After reading the foreword, I did not foresee that each discourse would be so packed. I imagined short discourses that would focus on one area of how love is displayed through our actions. Instead, I found the first reflection to be much more in depth than I expected. The first discourse was on love’s fruit and how it can be recognized. However, the piece did not only compare love to a tree that yields fruit but it addressed subjects such as hypocrisy and deception and how they are an obstacle to love yielding its proper fruit. Within the discourse, there were a few passages that I found to be the most revealing–at least personally.
I have had many conversation about short-term mission trips with my roommate. We always say what we think and comment on what we have seen and the experiences we have had with such trips, but we are always left with one question: is it really for the good of others, or is it for our own good? There was a passage in the first discourse that quickly reminded me of said conversations:
“There are, indeed, acts which in a special sense are called works of love. But, in truth, because one makes charitable contributions, because he visits the widow and clothes the naked–his love is not necessarily demonstrated or made recognizable by such deeds, for one can perform works of love in an unloving, yes, even in a self-loving way, and when this is so, the works of love are nevertheless not the work of love” (30).
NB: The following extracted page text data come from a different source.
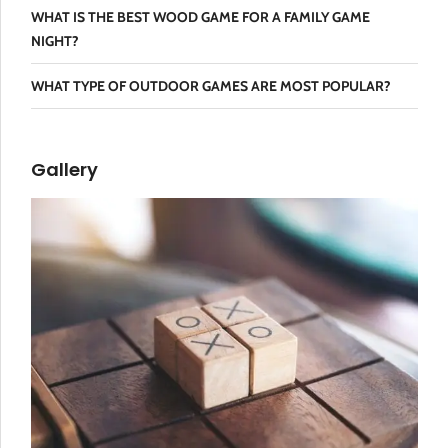
WHAT IS THE BEST WOOD GAME FOR A FAMILY GAME
NIGHT?
WHAT TYPE OF OUTDOOR GAMES ARE MOST POPULAR?
Gallery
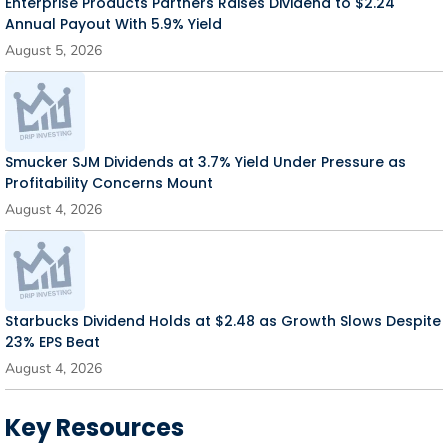
Enterprise Products Partners Raises Dividend to $2.24
Annual Payout With 5.9% Yield
August 5, 2026
Smucker SJM Dividends at 3.7% Yield Under Pressure as
Profitability Concerns Mount
August 4, 2026
Starbucks Dividend Holds at $2.48 as Growth Slows Despite
23% EPS Beat
August 4, 2026
Key Resources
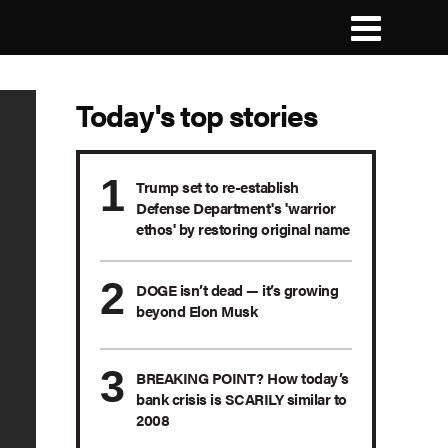
Today's top stories
Trump set to re-establish
Defense Department's 'warrior
ethos' by restoring original name
DOGE isn’t dead — it’s growing
beyond Elon Musk
BREAKING POINT? How today’s
bank crisis is SCARILY similar to
2008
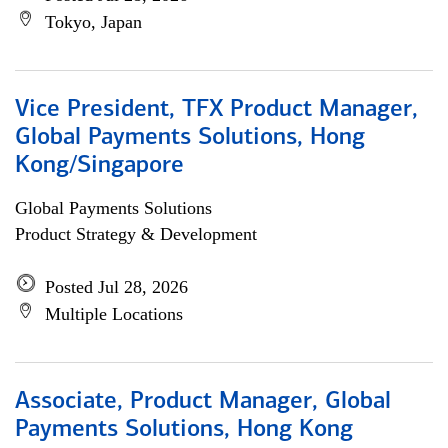
Tokyo, Japan
Vice President, TFX Product Manager,
Global Payments Solutions, Hong
Kong/Singapore
Global Payments Solutions
Product Strategy & Development
Posted Jul 28, 2026
Multiple Locations
Associate, Product Manager, Global
Payments Solutions, Hong Kong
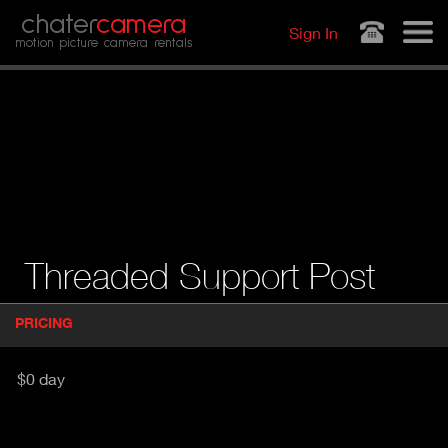
Jump to navigation
chater
camera
Sign In
motion picture camera rentals
Threaded Support Post
P
PRICING
(
r
A
o
d
C
$0 day
u
T
c
I
t
V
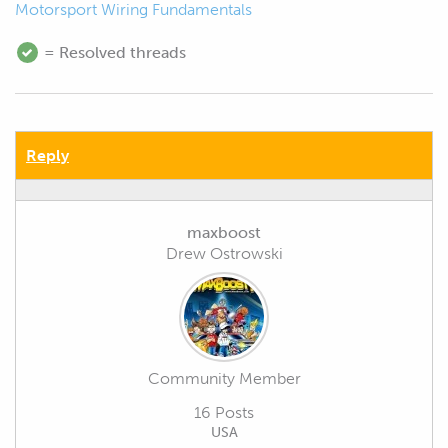
Motorsport Wiring Fundamentals
= Resolved threads
Reply
maxboost
Drew Ostrowski
Community Member
16 Posts
USA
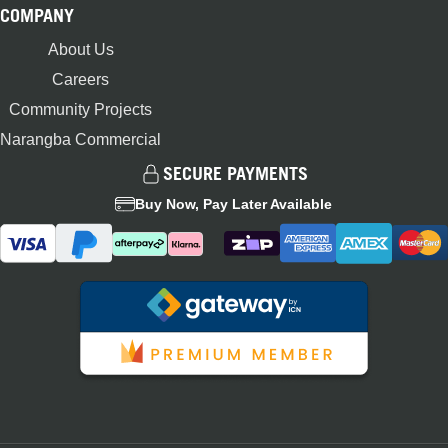
COMPANY
About Us
Careers
Community Projects
Narangba Commercial
SECURE PAYMENTS
Buy Now, Pay Later Available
It makes me ask myself, when I think I do something for the good of others, is it them that I truly have in mind or am I acting to make myself feel better, look better?
Now, the second passage that called me to reflect further read,
“For the divine authority of the Gospel speaks not to one man about another man, not to you, the reader, about me, or to me about you–no, when the gospel speaks it speaks to the single individual. It does not speak about us men, you and me, but it speaks to us men, you and me, and it speaks about the requirement that love shall be known by its fruits” (31).
How many times have I judged others’ actions by placing them as self-loving, as opposed to seeking the good will of others? Perhaps, I should stop wondering about people and short-term mission trips. Maybe I should let them carry on with their action and let the Gospel speak to the single individual.
There is one last passage I want to leave with you to ponder on: “To cheat oneself out of love is the most terrible deception; it is an eternal loss for which there is no reparation, either in time or in eternity” (23-24).